Jakarta, CNN Indonesia --
Donald Trump menarik Amerika Serikat (AS) dari perjanjian iklim Paris atau Paris Agreement pada Senin (20/1), tak lama setelah dirinya resmi dilantik sebagai presiden. Simak alasannya.
Trump tampak menandatangani perintah eksekutif penarikan AS dari pakta tersebut, di hadapan para pendukung yang berkumpul di Capital One Arena di Washington.
"Saya segera menarik diri dari penipuan perjanjian iklim Paris, yang tidak adil dan sepihak," ujar Trump sebelum menandatangani perintah tersebut, dikutip dari Reuters.
ADVERTISEMENT
SCROLL TO CONTINUE WITH CONTENT
"Amerika Serikat tidak akan menyabotase industri kita sendiri, sementara China mencemari dengan impunitas," lanjutnya.
Langkah penarikan diri AS menempatkan Negeri Paman Sam bersama Iran, Libya, dan Yaman sebagai segelintir negara di dunia yang tak berada dalam pakta tersebut.
Dalam pakta Paris Agreement, negara-negara penandatanganan sepakat untuk membatasi pemanasan global hingga 1,5 derajat Celsius di atas tingkat pra-industri, untuk menghindari dampak terburuk dari krisis iklim.

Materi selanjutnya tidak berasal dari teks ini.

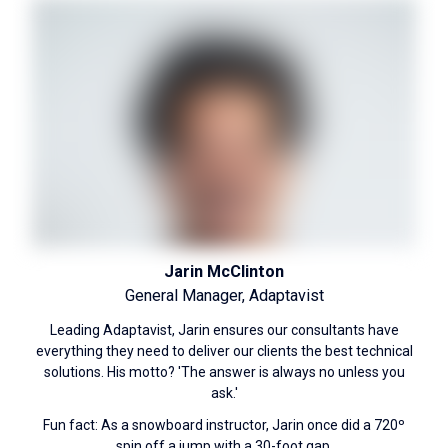
Jarin McClinton
General Manager, Adaptavist
Leading Adaptavist, Jarin ensures our consultants have
everything they need to deliver our clients the best technical
solutions. His motto? 'The answer is always no unless you
ask.'
Fun fact: As a snowboard instructor, Jarin once did a 720º
spin off a jump with a 30-foot gap.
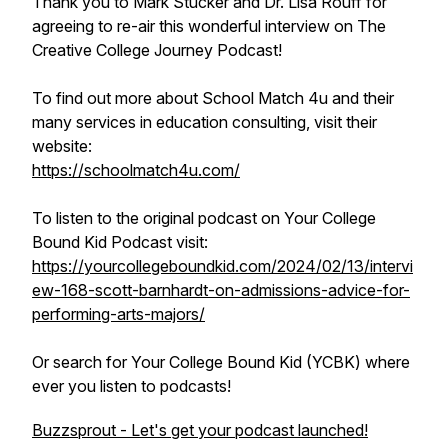
Thank you to Mark Stucker and Dr. Lisa Rouff for
agreeing to re-air this wonderful interview on The
Creative College Journey Podcast!
To find out more about School Match 4u and their
many services in education consulting, visit their
website:
https://schoolmatch4u.com/
To listen to the original podcast on Your College
Bound Kid Podcast visit:
https://yourcollegeboundkid.com/2024/02/13/intervi
ew-168-scott-barnhardt-on-admissions-advice-for-
performing-arts-majors/
Or search for Your College Bound Kid (YCBK) where
ever you listen to podcasts!
Buzzsprout - Let's get your podcast launched!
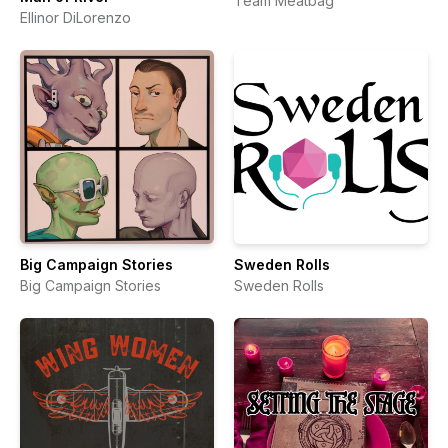
Team Meatbag
Ellinor DiLorenzo
Big Campaign Stories
Sweden Rolls
Big Campaign Stories
Sweden Rolls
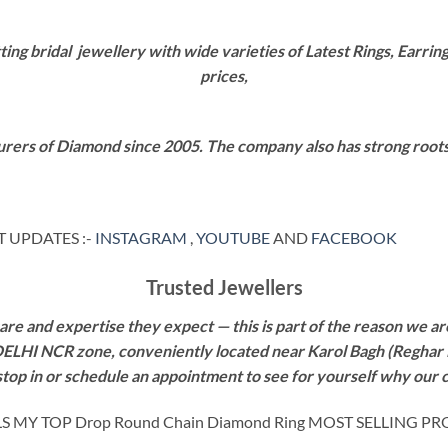
g bridal jewellery with wide varieties of Latest Rings, Earring
prices,
rers of Diamond since 2005. The company also has strong roots i
 UPDATES :-
INSTAGRAM
,
YOUTUBE
AND
FACEBOOK
Trusted Jewellers
re and expertise they expect — this is part of the reason we are
 DELHI NCR zone, conveniently located near Karol Bagh (Reghar 
 stop in or schedule an appointment to see for yourself why our 
MY TOP Drop Round Chain Diamond Ring MOST SELLING PR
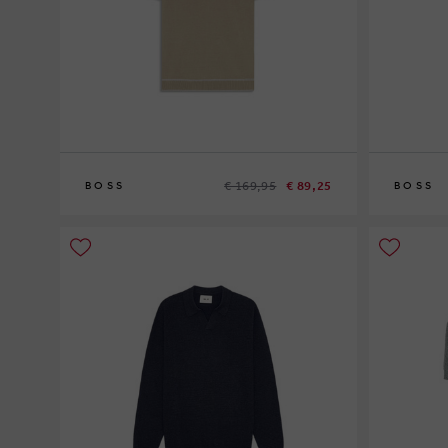
€ 169,95
€ 89,25
BOSS
BOSS
XL
XXL
S
L
XL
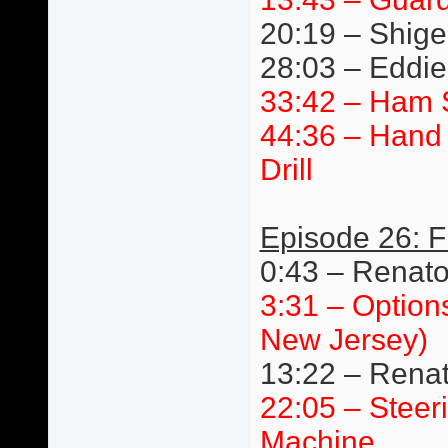
20:19 – Shige
28:03 – Eddie 
33:42 – Ham 
44:36 – Hand 
Drill
Episode 26: F
0:43 – Renat
3:31 – Option
New Jersey)
13:22 – Renat
22:05 – Steer
Machine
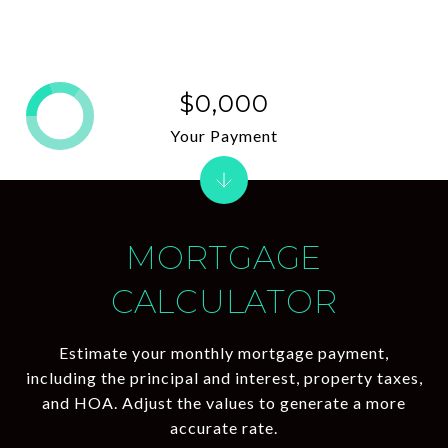
$0,000
Your Payment
MORTGAGE
CALCULATOR
Estimate your monthly mortgage payment,
including the principal and interest, property taxes,
and HOA. Adjust the values to generate a more
accurate rate.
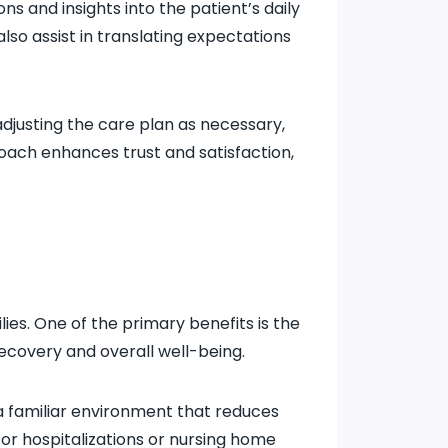
 and insights into the patient’s daily
lso assist in translating expectations
djusting the care plan as necessary,
oach enhances trust and satisfaction,
es. One of the primary benefits is the
ecovery and overall well-being.
a familiar environment that reduces
or hospitalizations or nursing home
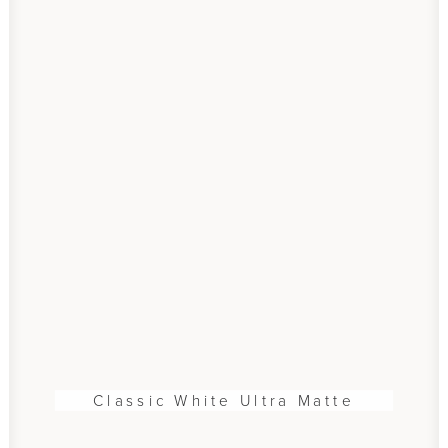
Classic White Ultra Matte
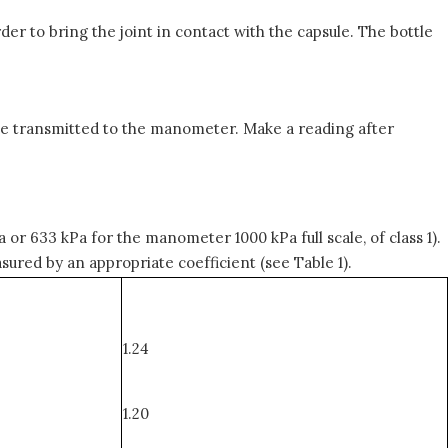
der to bring the joint in contact with the capsule. The bottle
n be transmitted to the manometer. Make a reading after
 or 633 kPa for the manometer 1000 kPa full scale, of class 1).
ured by an appropriate coefficient (see Table 1).
1.24
1.20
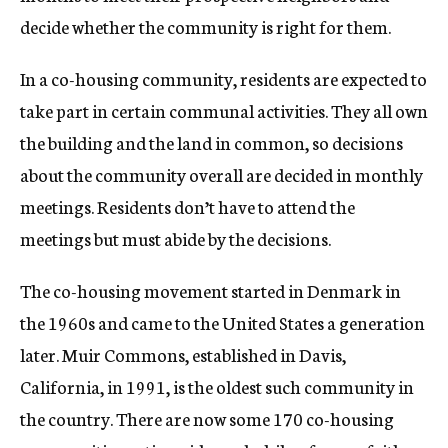
decide whether the community is right for them.
In a co-housing community, residents are expected to
take part in certain communal activities. They all own
the building and the land in common, so decisions
about the community overall are decided in monthly
meetings. Residents don’t have to attend the
meetings but must abide by the decisions.
The co-housing movement started in Denmark in
the 1960s and came to the United States a generation
later. Muir Commons, established in Davis,
California, in 1991, is the oldest such community in
the country. There are now some 170 co-housing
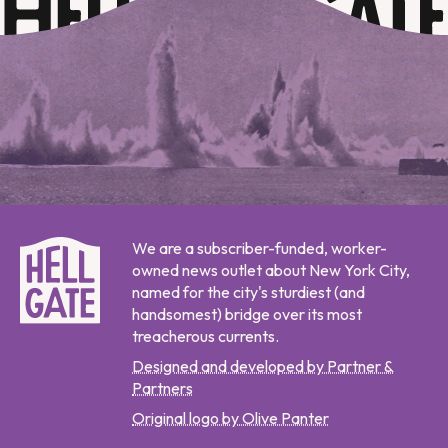
We are a subscriber-funded, worker-
owned news outlet about New York City,
named for the city's sturdiest (and
handsomest) bridge over its most
treacherous currents.
Designed and developed by Partner &
Partners
Original logo by Olive Panter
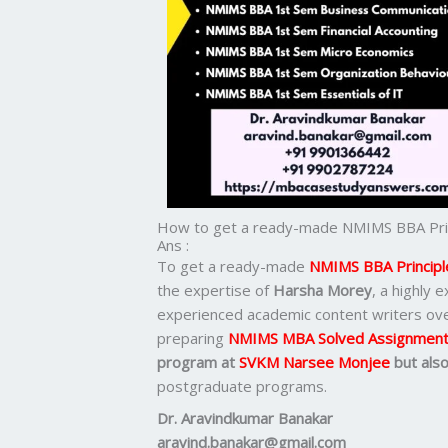
How to get a ready-made NMIMS BBA Prin
Ans :
To get a ready-made
NMIMS BBA Principl
the expertise of
Harsha Morey
, a highly
experienced academic content writers ov
preparing
NMIMS MBA Solved Assignmen
program at
SVKM Narsee Monjee
but als
postgraduate programs.
Dr. Aravindkumar Banakar
aravind.banakar@gmail.com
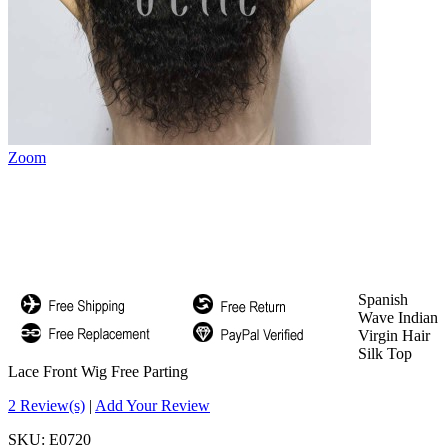
Zoom
Spanish
Wave Indian
Virgin Hair
Silk Top
Lace Front Wig Free Parting
2 Review(s)
|
Add Your Review
SKU:
E0720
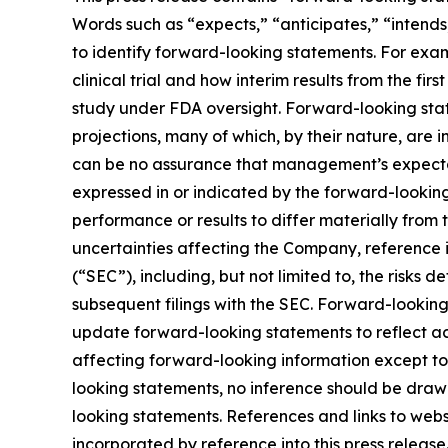
Words such as “expects,” “anticipates,” “intends,
to identify forward-looking statements. For exam
clinical trial and how interim results from the fir
study under FDA oversight. Forward-looking stat
projections, many of which, by their nature, are 
can be no assurance that management’s expectatio
expressed in or indicated by the forward-lookin
performance or results to differ materially from
uncertainties affecting the Company, reference 
(“SEC”), including, but not limited to, the risks
subsequent filings with the SEC. Forward-looki
update forward-looking statements to reflect ac
affecting forward-looking information except to
looking statements, no inference should be draw
looking statements. References and links to web
incorporated by reference into this press release.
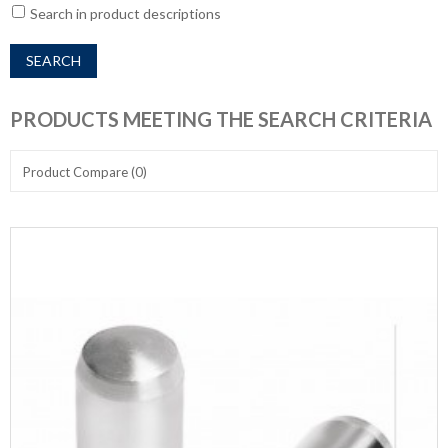
Search in product descriptions
PRODUCTS MEETING THE SEARCH CRITERIA
Product Compare (0)
Show:
Sort By:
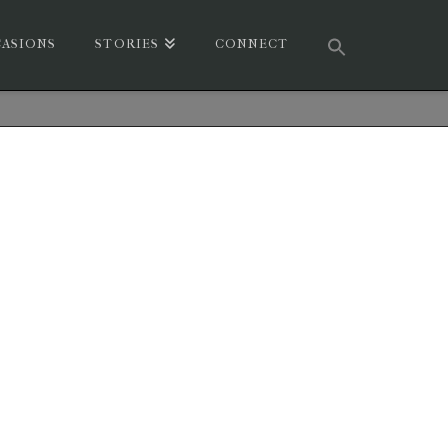
ASIONS
STORIES
CONNECT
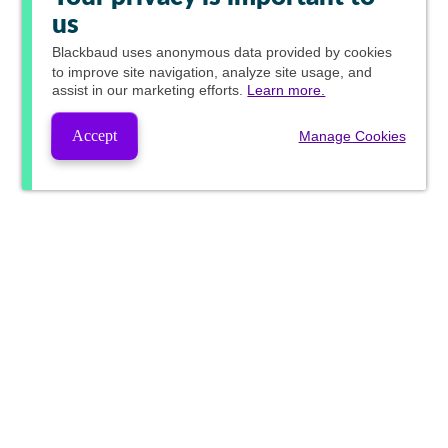
us
Blackbaud
uses anonymous data provided by cookies
to improve site navigation, analyze site usage, and
assist in our marketing efforts.
Learn more.
Accept
Manage Cookies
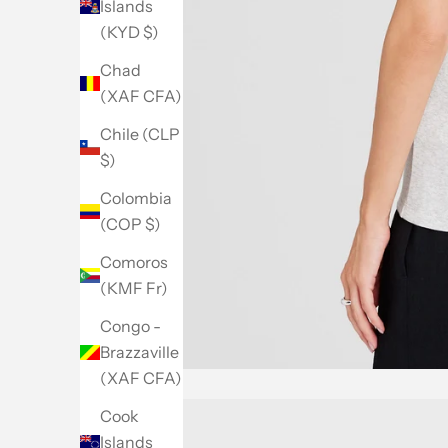
Islands
(KYD $)
Chad
(XAF CFA)
Chile (CLP
$)
Colombia
(COP $)
Comoros
(KMF Fr)
Congo -
Brazzaville
(XAF CFA)
Cook
Islands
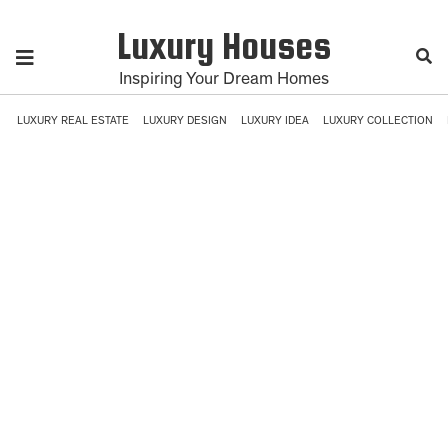
Luxury Houses
Inspiring Your Dream Homes
LUXURY REAL ESTATE
LUXURY DESIGN
LUXURY IDEA
LUXURY COLLECTION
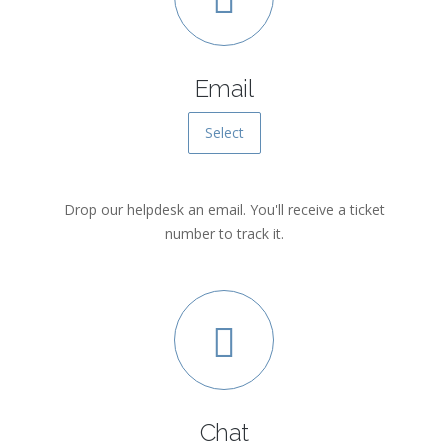
Email
Select
Drop our helpdesk an email. You'll receive a ticket
number to track it.
Chat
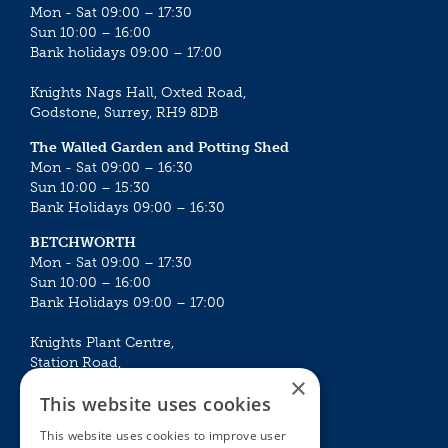
Mon - Sat 09:00 – 17:30
Sun 10:00 – 16:00
Bank holidays 09:00 – 17:00
Knights Nags Hall, Oxted Road,
Godstone, Surrey, RH9 8DB
The Walled Garden and Potting Shed
Mon - Sat 09:00 – 16:30
Sun 10:00 – 15:30
Bank Holidays 09:00 – 16:30
BETCHWORTH
Mon - Sat 09:00 – 17:30
Sun 10:00 – 16:00
Bank Holidays 09:00 – 17:00
Knights Plant Centre,
Station Road,
×
Betchworth, Surrey, RH3 7DF
This website uses cookies
The Plant House
This website uses cookies to improve user
Mon - Sat 09:00 – 16:30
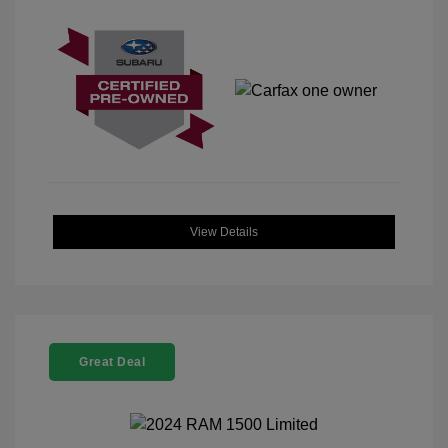
View Details
Great Deal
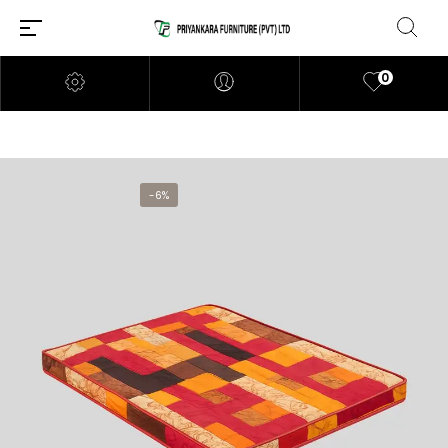
0
-6%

Sementara itu, para peneliti menyebut tahun 2024 resmi tercatat sebagai tahun terpanas dengan kenaikan suhu global melebihi 1,5 derajat Celsius sepanjang tahun.
Pemanasan 1,5 derajat sejak masa pra-industrial ini dikonfirmasi oleh Copernicus Climate Change Service (C3S) Uni Eropa, yang mengatakan bahwa perubahan iklim mendorong suhu planet ini ke tingkat yang belum pernah dialami oleh manusia modern.
Para peneliti menggambarkan setiap bulan di tahun 2024 merupakan bulan terpanas atau terpanas kedua untuk bulan tersebut sejak pencatatan dimulai.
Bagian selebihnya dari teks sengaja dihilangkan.